Page images and extracted text:
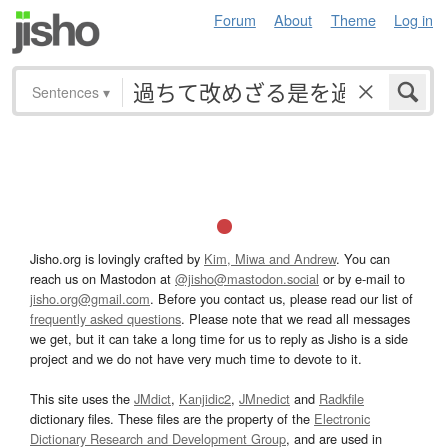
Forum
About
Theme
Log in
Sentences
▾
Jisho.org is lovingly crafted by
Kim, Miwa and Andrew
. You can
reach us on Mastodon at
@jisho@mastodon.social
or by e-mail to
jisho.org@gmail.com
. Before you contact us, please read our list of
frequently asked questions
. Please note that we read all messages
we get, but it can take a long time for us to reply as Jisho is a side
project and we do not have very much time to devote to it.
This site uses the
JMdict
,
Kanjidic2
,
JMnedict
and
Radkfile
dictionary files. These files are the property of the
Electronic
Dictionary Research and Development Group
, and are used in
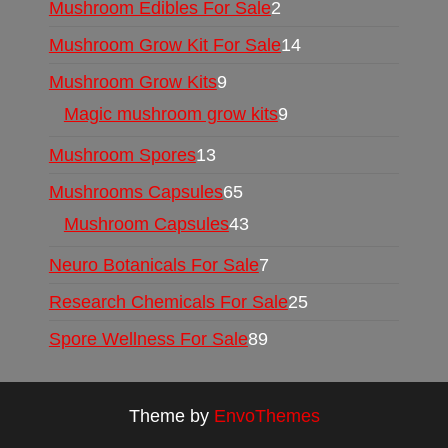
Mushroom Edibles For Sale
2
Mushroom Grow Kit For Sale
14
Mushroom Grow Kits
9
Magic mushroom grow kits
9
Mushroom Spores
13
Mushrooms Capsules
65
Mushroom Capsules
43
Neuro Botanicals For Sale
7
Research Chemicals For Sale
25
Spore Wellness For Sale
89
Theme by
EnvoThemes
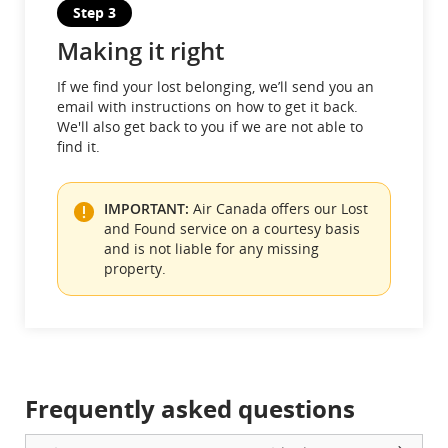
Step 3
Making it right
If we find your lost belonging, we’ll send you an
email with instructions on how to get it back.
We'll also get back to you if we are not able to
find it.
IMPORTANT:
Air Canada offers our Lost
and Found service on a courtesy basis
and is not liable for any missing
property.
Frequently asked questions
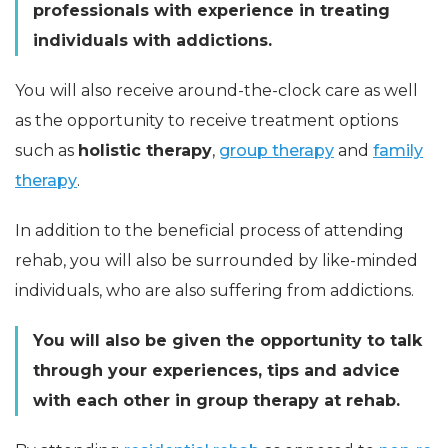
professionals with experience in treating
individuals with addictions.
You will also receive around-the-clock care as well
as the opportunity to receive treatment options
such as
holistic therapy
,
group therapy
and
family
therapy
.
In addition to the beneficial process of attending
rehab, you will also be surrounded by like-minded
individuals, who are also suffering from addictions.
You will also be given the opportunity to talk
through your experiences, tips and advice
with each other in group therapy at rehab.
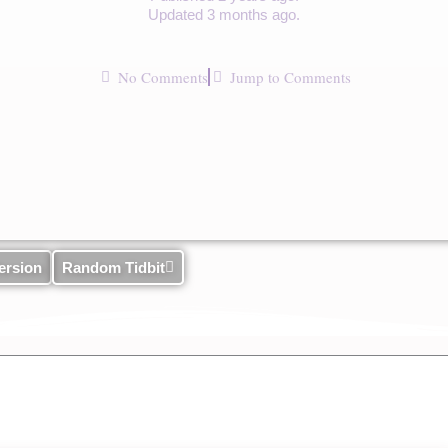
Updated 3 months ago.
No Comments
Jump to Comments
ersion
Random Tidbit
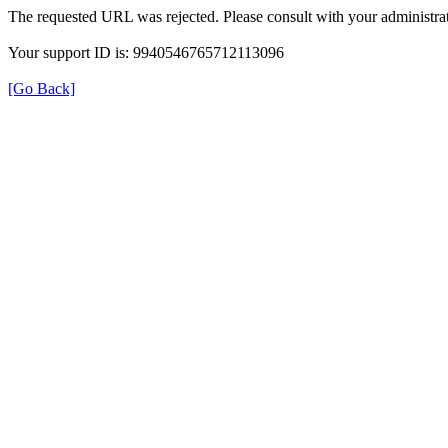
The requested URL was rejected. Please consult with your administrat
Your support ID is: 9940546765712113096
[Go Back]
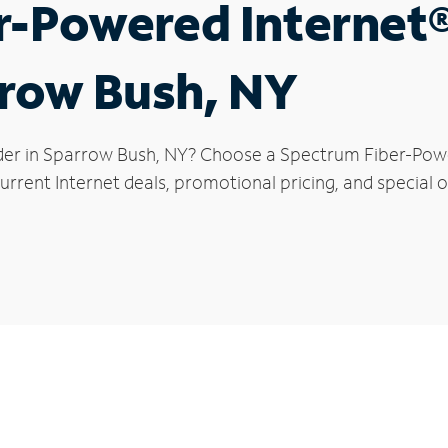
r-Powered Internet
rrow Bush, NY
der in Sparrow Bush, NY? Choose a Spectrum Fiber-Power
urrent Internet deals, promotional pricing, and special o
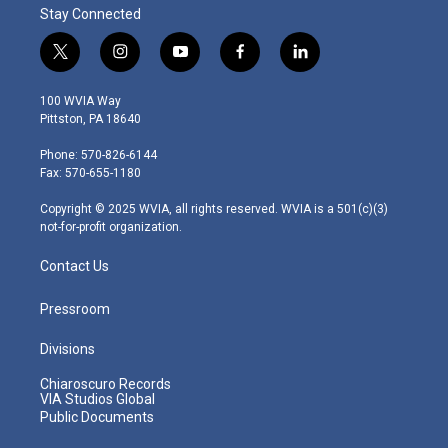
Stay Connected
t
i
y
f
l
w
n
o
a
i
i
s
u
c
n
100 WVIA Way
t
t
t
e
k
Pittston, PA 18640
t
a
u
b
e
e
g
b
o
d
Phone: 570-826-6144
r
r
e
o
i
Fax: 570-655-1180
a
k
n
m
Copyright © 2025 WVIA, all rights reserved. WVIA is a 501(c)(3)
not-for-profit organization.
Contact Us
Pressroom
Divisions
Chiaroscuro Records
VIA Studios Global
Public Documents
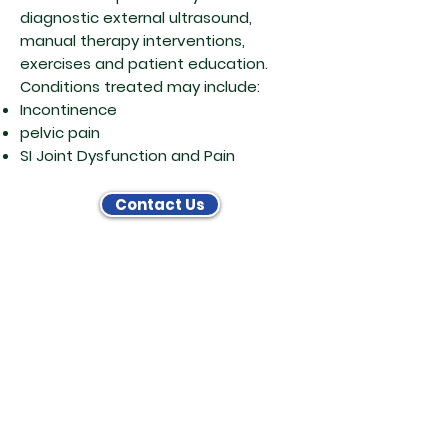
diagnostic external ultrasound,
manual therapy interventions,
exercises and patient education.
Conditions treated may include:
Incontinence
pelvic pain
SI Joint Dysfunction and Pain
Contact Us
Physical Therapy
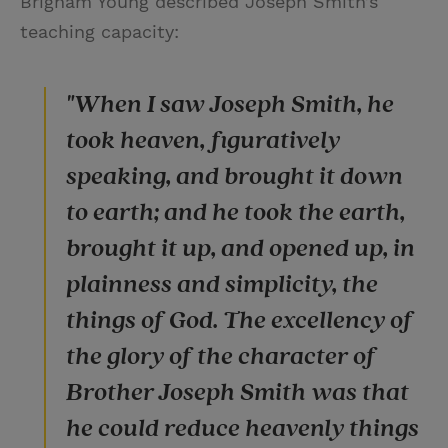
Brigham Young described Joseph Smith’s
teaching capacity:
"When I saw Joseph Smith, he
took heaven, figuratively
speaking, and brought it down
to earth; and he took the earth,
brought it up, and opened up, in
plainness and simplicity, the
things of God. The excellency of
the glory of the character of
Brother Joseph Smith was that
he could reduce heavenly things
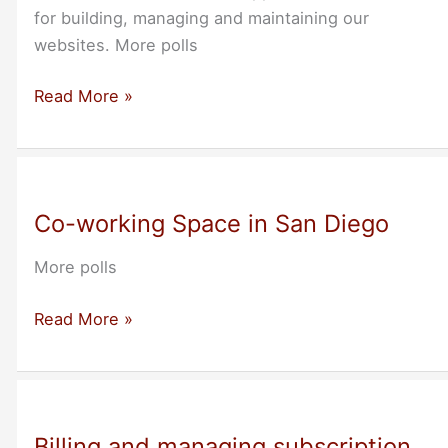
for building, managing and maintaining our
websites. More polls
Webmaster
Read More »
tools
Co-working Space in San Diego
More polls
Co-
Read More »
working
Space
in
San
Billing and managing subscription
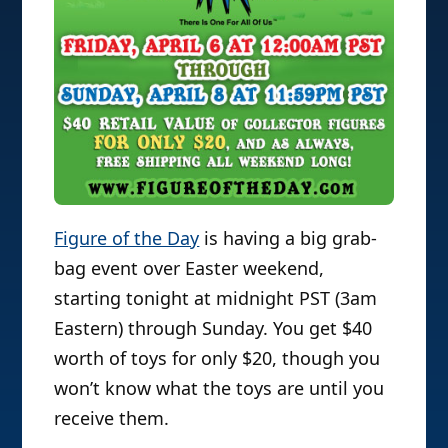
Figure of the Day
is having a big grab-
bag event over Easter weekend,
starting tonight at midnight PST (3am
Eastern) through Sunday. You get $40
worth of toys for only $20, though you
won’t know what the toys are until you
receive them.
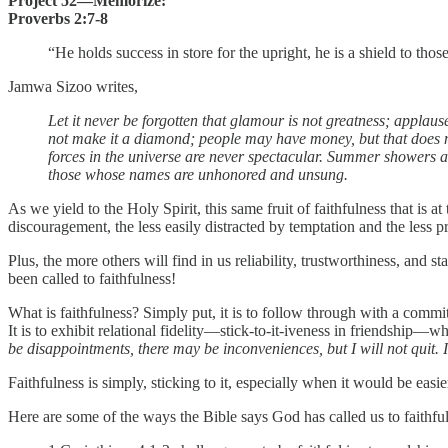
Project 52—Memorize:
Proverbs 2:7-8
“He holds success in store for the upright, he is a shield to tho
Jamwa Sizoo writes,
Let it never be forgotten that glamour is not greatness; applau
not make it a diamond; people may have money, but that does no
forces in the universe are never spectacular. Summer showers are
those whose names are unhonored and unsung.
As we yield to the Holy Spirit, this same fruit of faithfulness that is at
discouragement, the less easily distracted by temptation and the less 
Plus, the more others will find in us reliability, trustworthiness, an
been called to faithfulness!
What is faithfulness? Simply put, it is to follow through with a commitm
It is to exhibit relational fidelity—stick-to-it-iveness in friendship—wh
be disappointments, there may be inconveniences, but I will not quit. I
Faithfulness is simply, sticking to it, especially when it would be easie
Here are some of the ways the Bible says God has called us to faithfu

**WHAT YOU HAVE TO DO:** Copy every record verbatim while leaving each picture out.

**OUTPUT OF THE TASK:**
Forum
About
Theme
Log in
Sentences
▾
Jisho.org is lovingly crafted by
Kim, Miwa and Andrew
. You can
reach us on Mastodon at
@jisho@mastodon.social
or by e-mail to
jisho.org@gmail.com
. Before you contact us, please read our list of
frequently asked questions
. Please note that we read all messages
we get, but it can take a long time for us to reply as Jisho is a side
project and we do not have very much time to devote to it.
This site uses the
JMdict
,
Kanjidic2
,
JMnedict
and
Radkfile
dictionary files. These files are the property of the
Electronic
Dictionary Research and Development Group
, and are used in
Mushroom Edibles For Sale
2
Mushroom Grow Kit For Sale
14
Mushroom Grow Kits
9
Magic mushroom grow kits
9
Mushroom Spores
13
Mushrooms Capsules
65
Mushroom Capsules
43
Neuro Botanicals For Sale
7
Research Chemicals For Sale
25
Spore Wellness For Sale
89
Theme by
EnvoThemes
Step 3
Making it right
If we find your lost belonging, we’ll send you an
email with instructions on how to get it back.
We'll also get back to you if we are not able to
find it.
IMPORTANT:
Air Canada offers our Lost
and Found service on a courtesy basis
and is not liable for any missing
property.
Frequently asked questions
professionals with experience in treating
individuals with addictions.
You will also receive around-the-clock care as well
as the opportunity to receive treatment options
such as
holistic therapy
,
group therapy
and
family
therapy
.
In addition to the beneficial process of attending
rehab, you will also be surrounded by like-minded
individuals, who are also suffering from addictions.
You will also be given the opportunity to talk
through your experiences, tips and advice
with each other in group therapy at rehab.
Updated 3 months ago.
No Comments
Jump to Comments
ersion
Random Tidbit
The requested URL was rejected. Please consult with your administrat
Your support ID is: 9940546765712113096
[Go Back]
r-Powered Internet
rrow Bush, NY
der in Sparrow Bush, NY? Choose a Spectrum Fiber-Power
urrent Internet deals, promotional pricing, and special o
Stay Connected
t
i
y
f
l
w
n
o
a
i
i
s
u
c
n
100 WVIA Way
t
t
t
e
k
Pittston, PA 18640
t
a
u
b
e
e
g
b
o
d
Phone: 570-826-6144
r
r
e
o
i
Fax: 570-655-1180
a
k
n
m
Copyright © 2025 WVIA, all rights reserved. WVIA is a 501(c)(3)
not-for-profit organization.
Contact Us
Pressroom
Divisions
Chiaroscuro Records
VIA Studios Global
Public Documents
diagnostic external ultrasound,
manual therapy interventions,
exercises and patient education.
Conditions treated may include:
Incontinence
pelvic pain
SI Joint Dysfunction and Pain
Contact Us
Physical Therapy
Brigham Young described Joseph Smith’s
teaching capacity:
"When I saw Joseph Smith, he
took heaven, figuratively
speaking, and brought it down
to earth; and he took the earth,
brought it up, and opened up, in
plainness and simplicity, the
things of God. The excellency of
the glory of the character of
Brother Joseph Smith was that
he could reduce heavenly things
for building, managing and maintaining our
websites. More polls
Webmaster
Read More »
tools
Co-working Space in San Diego
More polls
Co-
Read More »
working
Space
in
San
Billing and managing subscription
Figure of the Day
is having a big grab-
bag event over Easter weekend,
starting tonight at midnight PST (3am
Eastern) through Sunday. You get $40
worth of toys for only $20, though you
won’t know what the toys are until you
receive them.
Project 52—Memorize:
Proverbs 2:7-8
“He holds success in store for the upright, he is a shield to tho
Jamwa Sizoo writes,
Let it never be forgotten that glamour is not greatness; applau
not make it a diamond; people may have money, but that does no
forces in the universe are never spectacular. Summer showers are
those whose names are unhonored and unsung.
As we yield to the Holy Spirit, this same fruit of faithfulness that is at
discouragement, the less easily distracted by temptation and the less 
Plus, the more others will find in us reliability, trustworthiness, an
been called to faithfulness!
What is faithfulness? Simply put, it is to follow through with a commitm
It is to exhibit relational fidelity—stick-to-it-iveness in friendship—wh
be disappointments, there may be inconveniences, but I will not quit. I
Faithfulness is simply, sticking to it, especially when it would be easie
Here are some of the ways the Bible says God has called us to faithfu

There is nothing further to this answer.